I am trying to find approximate nearest neighbors for a categorical dataset.
For this, I am using MinHashLSH
model present in Spark.
My dataset has categorical data. So I am using StringIndexer
followed by OneHotEncoderEstimator
followed by VectorAssembler
to convert the categorical values into continuous values.
Now I want to find nearest neighbors for a given key from my dataset and this key should be in Vector form. I am unable to find a way to convert a categorical key into a continuous vector.

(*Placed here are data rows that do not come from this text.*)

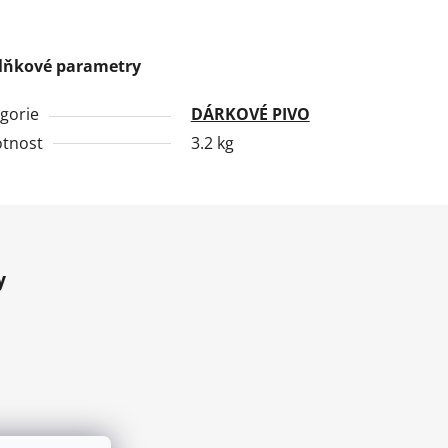
lňkové parametry
gorie
DÁRKOVÉ PIVO
tnost
3.2 kg
y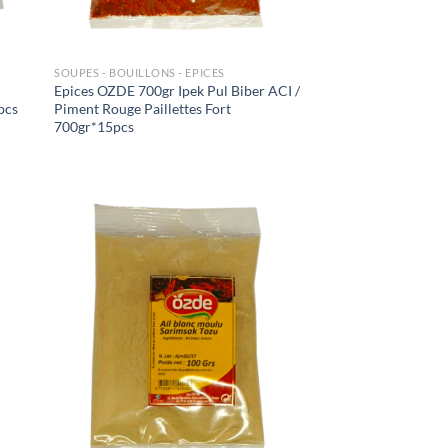
SOUPES - BOUILLONS - EPICES
Epices OZDE 700gr Ipek Pul Biber ACI /
pcs
Piment Rouge Paillettes Fort
700gr*15pcs
uter
Ajouter
liste
à la liste
e
de
aits
souhaits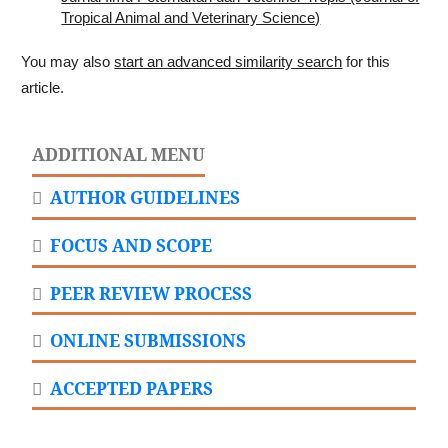
Tropical Animal and Veterinary Science)
You may also
start an advanced similarity search
for this
article.
ADDITIONAL MENU
AUTHOR GUIDELINES
FOCUS AND SCOPE
PEER REVIEW PROCESS
ONLINE SUBMISSIONS
ACCEPTED PAPERS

List<Row> dataA = Arrays.asList(RowFactory.create(0, "apple"),
RowFactory.create(1, "banana"),
RowFactory.create(2, "coconut"));
StructType schema = new StructType(
new StructField[] { new StructField("id", DataTypes.IntegerType, false, Metadata.empty()),
new StructField("fruits", DataTypes.StringType, false, Metadata.empty()) });
Dataset<Row> dfA = spark.createDataFrame(dataA, schema);
StringIndexer stringIndexer = new StringIndexer().setInputCol("fruits").setOutputCol("fruitIndex").setHandleInvalid("keep");
OneHotEncoderEstimator encoder = new OneHotEncoderEstimator().setInputCols(new String[]{"fruitIndex"}).setOutputCols(new String[]{"fruitVec"});
String[] featuredCols = new String[] {"fruitIndex","fruitVec"};
VectorAssembler assembler = new VectorAssembler().setInputCols(featuredCols).setOutputCol("features");
Pipeline sovPipeline = new Pipeline().setStages(new PipelineStage[]{stringIndexer, encoder, assembler});
// Feature Transformation
PipelineModel plModel = sovPipeline.fit(dfA);
Dataset<Row> dfT = plModel.transform(dfA);
MinHashLSH mh = new MinHashLSH().setNumHashTables(5).setInputCol("features").setOutputCol("hashes");
MinHashLSHModel model = mh.fit(dfT);
// model.approxNearestNeighbors(dfT, key, 2).show();
How can I create the key
(numerical continuous vector) for approxNearestNeighbors
method from a categorical key?
The Vector
you use should be transformed using the same methods as the training data. Since Pipeline
model cannot work on single item, the quickest solution is to use a single item Dataset
:
import org.apache.spark.ml.linalg.Vector;
Vector key = plModel.transform(spark.createDataFrame(Arrays.asList(
RowFactory.create(0, "some key")), schema
)).first().getAs("features");